Bavaria, Germany’s largest state, has had the second-highest number of coronavirus cases in the country, at 119,505, according to data from the Robert Koch Institute.
It is the only federal state in Germany to have rolled out free coronavirus testing for everyone. The move raised concerns it would overwhelm testing centers when it was introduced in June.
Indeed, Bavaria has experienced testing blunders since it introduced the policy, with backlogs and data entry issues.
A spokesman for the Bavarian state ministry of health and care told CNBC via email that both of theses issues occurred once and “could be solved quickly.”
“The causes were clearly identified and solved,” he said. “The reasons were in one case a technical defect in a computer system and in the other case a process error or an error during the takeover of the test stations on the freeways by a new supplier.”
Nationally, Zeeb said the spread of the virus had now gone beyond clusters of cases into wider communities, making it harder to pinpoint the source of infection.
The German government said on Monday that while 21.5 million people had downloaded its Corona-Warn-App, “regrettably only 60% of people testing positive pass on their contacts.”
The first time round, Zeeb said Germany’s effective handling of the virus was helped by the fact that its epidemic “started in a young age group, which didn’t lead to a lot of severe cases right from the beginning,” giving it more time to prepare its health care system.
Clear communication of pandemic science, helped by Merkel’s training as a scientist, has also been said to have contributed to its effectiveness. While the historical investment in Germany’s health care system and the rapid response in providing extra intensive care facilities, meant its hospitals didn’t become overwhelmed.
‘Victim of its own success’
Dr.
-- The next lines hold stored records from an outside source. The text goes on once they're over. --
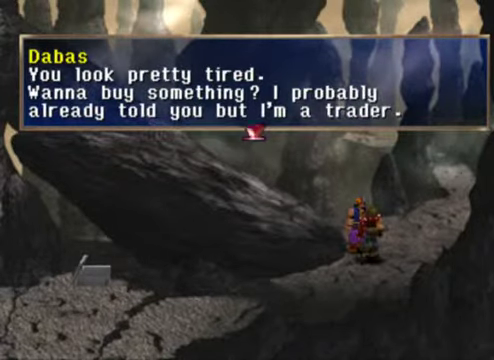
{"buttons": [], "left_stick": "center", "events": []}
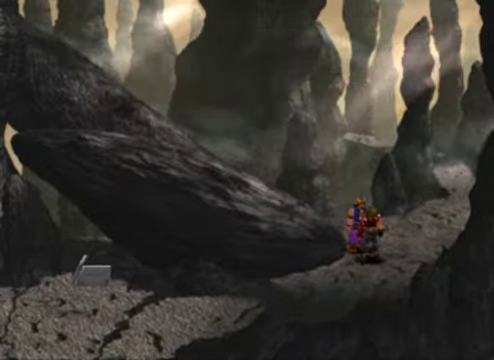
{"buttons": [], "left_stick": "center", "events": []}
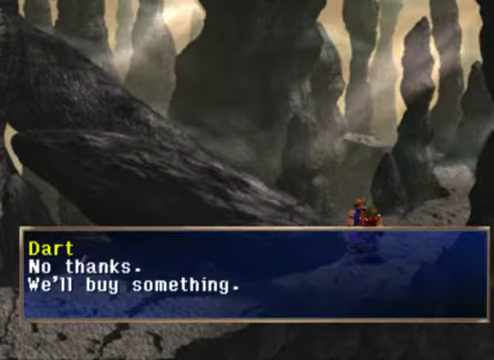
{"buttons": [], "left_stick": "down", "events": [[366, "left_stick", "down"]]}
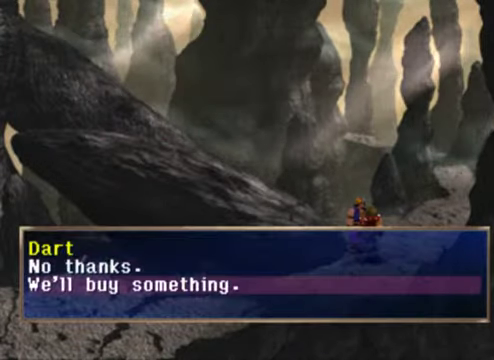
{"buttons": [], "left_stick": "center", "events": [[33, "left_stick", "center"]]}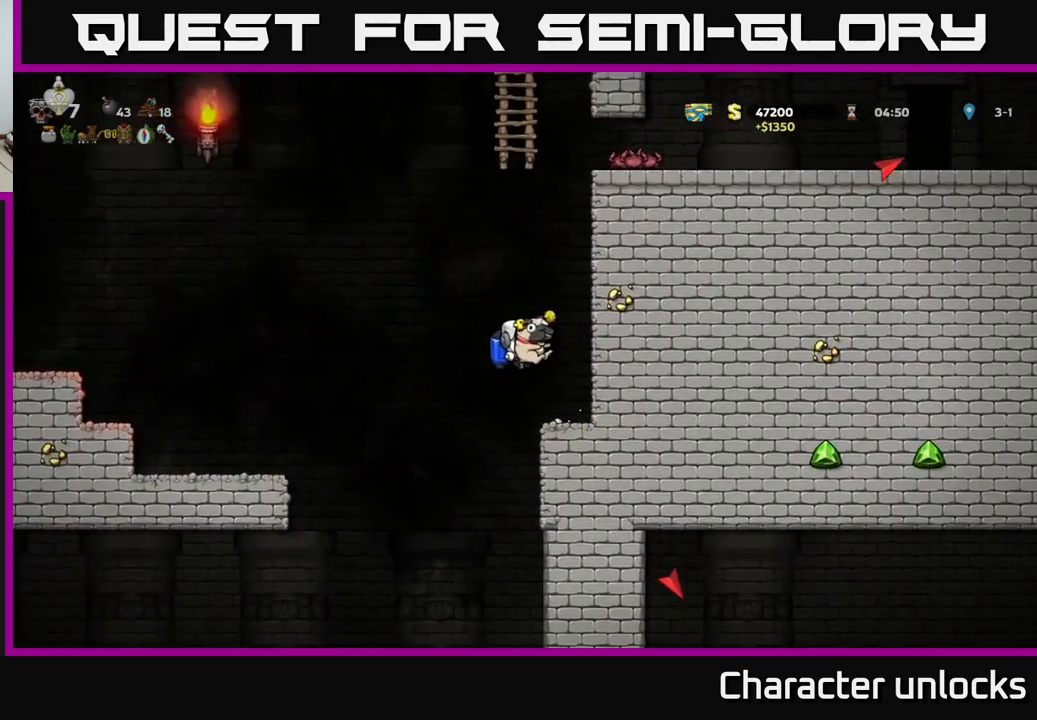
Gameplay with a controller (Xbox layout); each line is a JSON object with the inputs held at the frame after it. "events" lists button and stick changes between this image and that frame as [ms after this image, input, new state], when the widget could be followed in between. Not read: right_stick.
{"buttons": ["A"], "left_stick": "center", "events": []}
Mike Tildesley, an associate professor who specializes in infectious disease control at the University of Warwick in the U.K., told CNBC that in some ways Germany, might be seen as a “victim of its own success.”
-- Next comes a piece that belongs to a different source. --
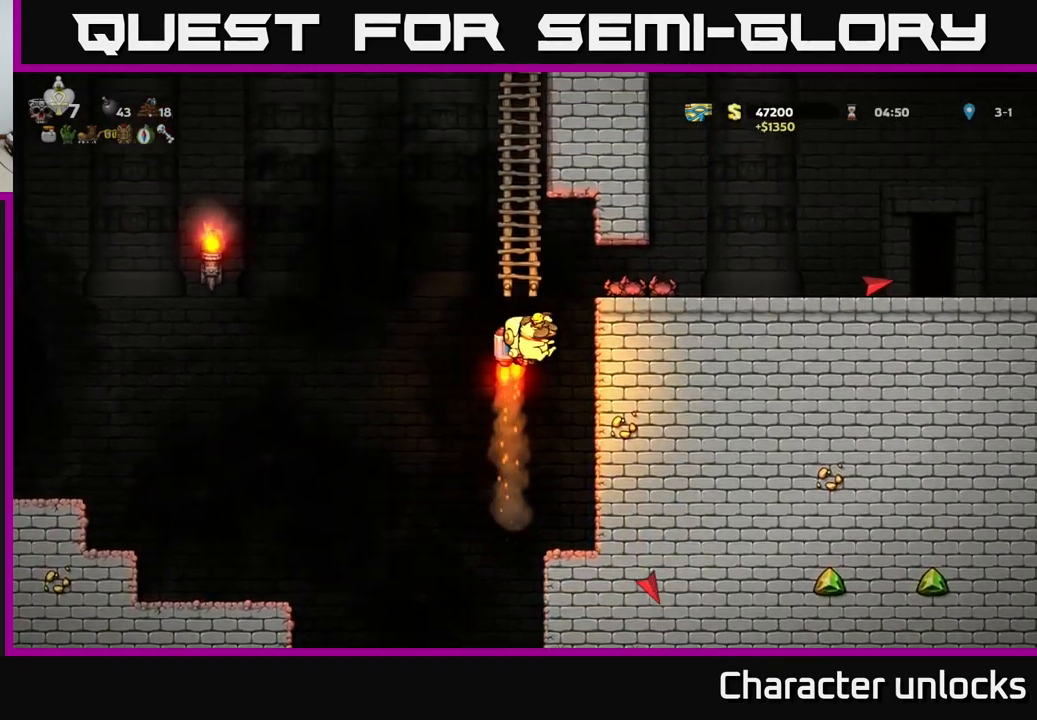
{"buttons": ["DPAD_RIGHT"], "left_stick": "center", "events": [[50, "DPAD_RIGHT", "down"], [183, "A", "up"]]}
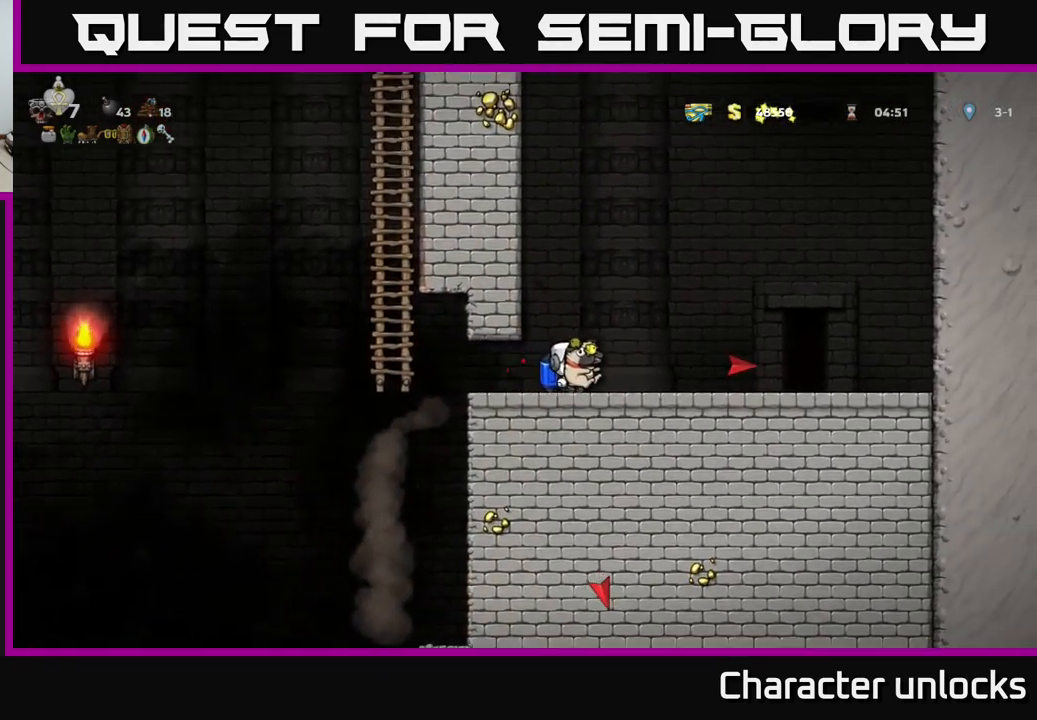
{"buttons": [], "left_stick": "center", "events": [[450, "DPAD_RIGHT", "up"]]}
Having a smaller first wave meant there were likely to be more people still susceptible to the virus, he explained, making a larger second wave possible.
For Germany, he said the decision to impose another lockdown could be considered “brave,” and may be viewed as Germany acting pre-emptively once again.
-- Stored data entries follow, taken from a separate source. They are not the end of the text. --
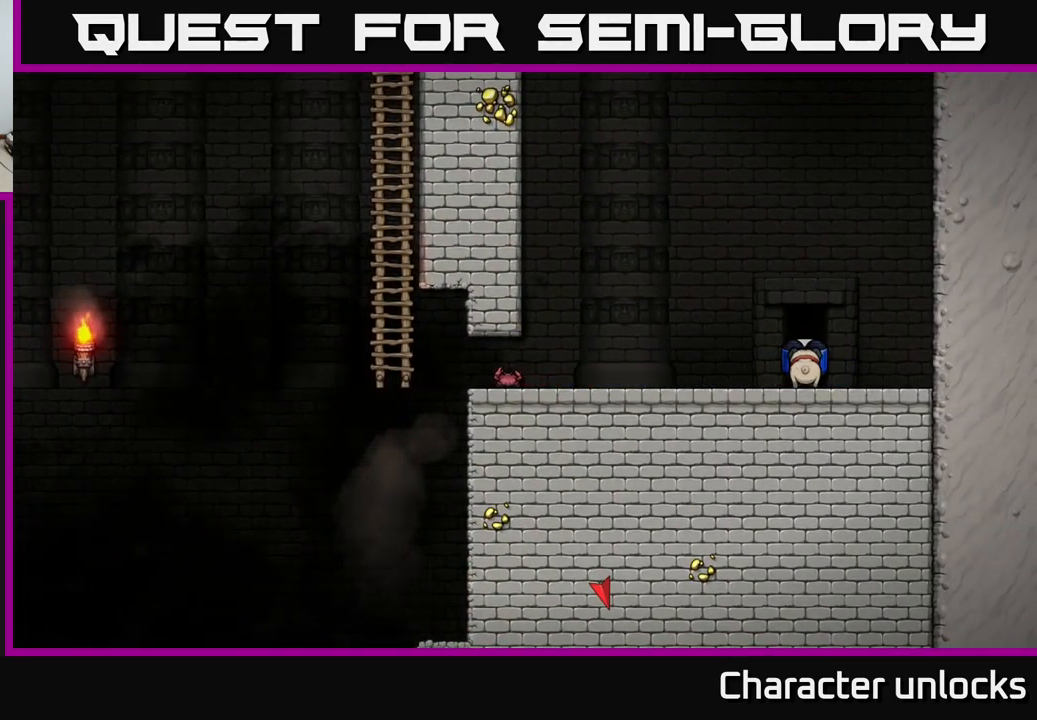
{"buttons": [], "left_stick": "center", "events": []}
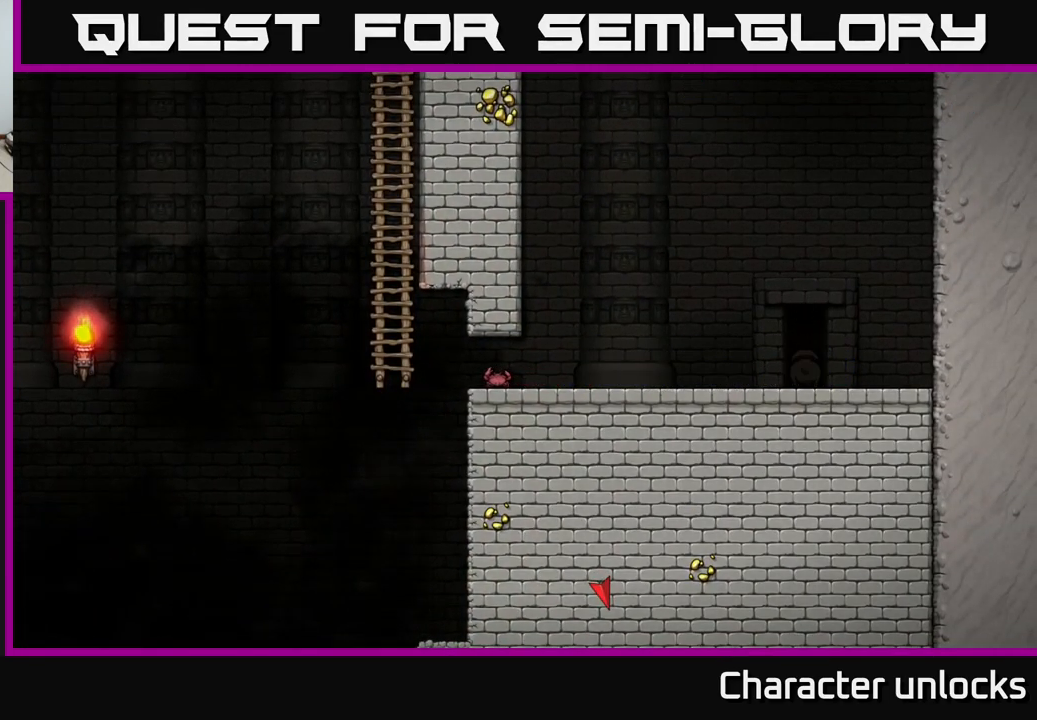
{"buttons": [], "left_stick": "center", "events": []}
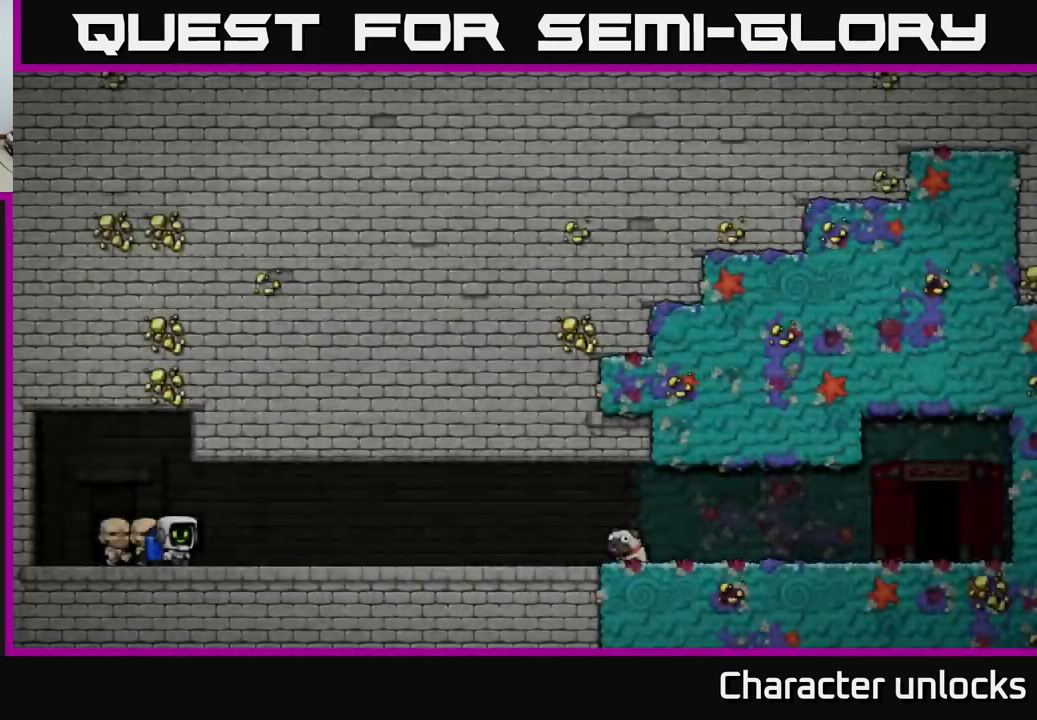
{"buttons": ["A"], "left_stick": "center", "events": [[350, "A", "down"]]}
Dr. Rowland Kao, a professor of epidemiology and data science at the University of Edinburgh, told CNBC that unless a country manages to get rid of every single case of Covid-19, there’s still a chance of a resurgence when restrictions are lifted.
As such, Kao said it might not be that there’s anything wrong with Germany’s strategy. “It could be that it’s impossible to do it right,” he said, as there are only so many tools at a country’s disposal for containing the coronavirus.
Kao added that part of what makes the coronavirus so difficult to control is the fact that people are infectious before showing clinical signs. So mildly symptomatic and asymptomatic people contribute to the spread of the disease, meaning “it’s always going to be harder for test and trace to work.”
A spokeswoman for Germany’s federal ministry of health told CNBC via email that there is “an increase in the number of cases when the infection rate generally increases (because of local accumulation of infections, family celebrations or leisure activities).”
“Naturally, more tests are then carried out — without the test strategy changing,” she added.
She said that “shutting down public life again is necessary in order to be able to track infections again.”